Work required » Swap "learning loop" for "feedback loop" in the text of every item below and reproduce the lines with nothing else changed. Omit the pictures from your output.
**** Records provided ****
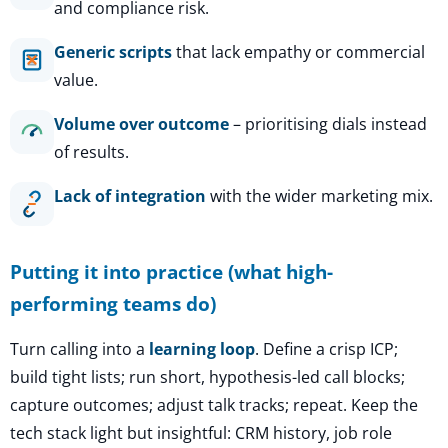
and compliance risk.
Generic scripts
that lack empathy or commercial
value.
Volume over outcome
– prioritising dials instead
of results.
Lack of integration
with the wider marketing mix.
Putting it into practice (what high-
performing teams do)
Turn calling into a
learning loop
. Define a crisp ICP;
build tight lists; run short, hypothesis-led call blocks;
capture outcomes; adjust talk tracks; repeat. Keep the
tech stack light but insightful: CRM history, job role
****
Response area »
and compliance risk.
Generic scripts
that lack empathy or commercial
value.
Volume over outcome
– prioritising dials instead
of results.
Lack of integration
with the wider marketing mix.
Putting it into practice (what high-
performing teams do)
Turn calling into a
feedback loop
. Define a crisp ICP;
build tight lists; run short, hypothesis-led call blocks;
capture outcomes; adjust talk tracks; repeat. Keep the
tech stack light but insightful: CRM history, job role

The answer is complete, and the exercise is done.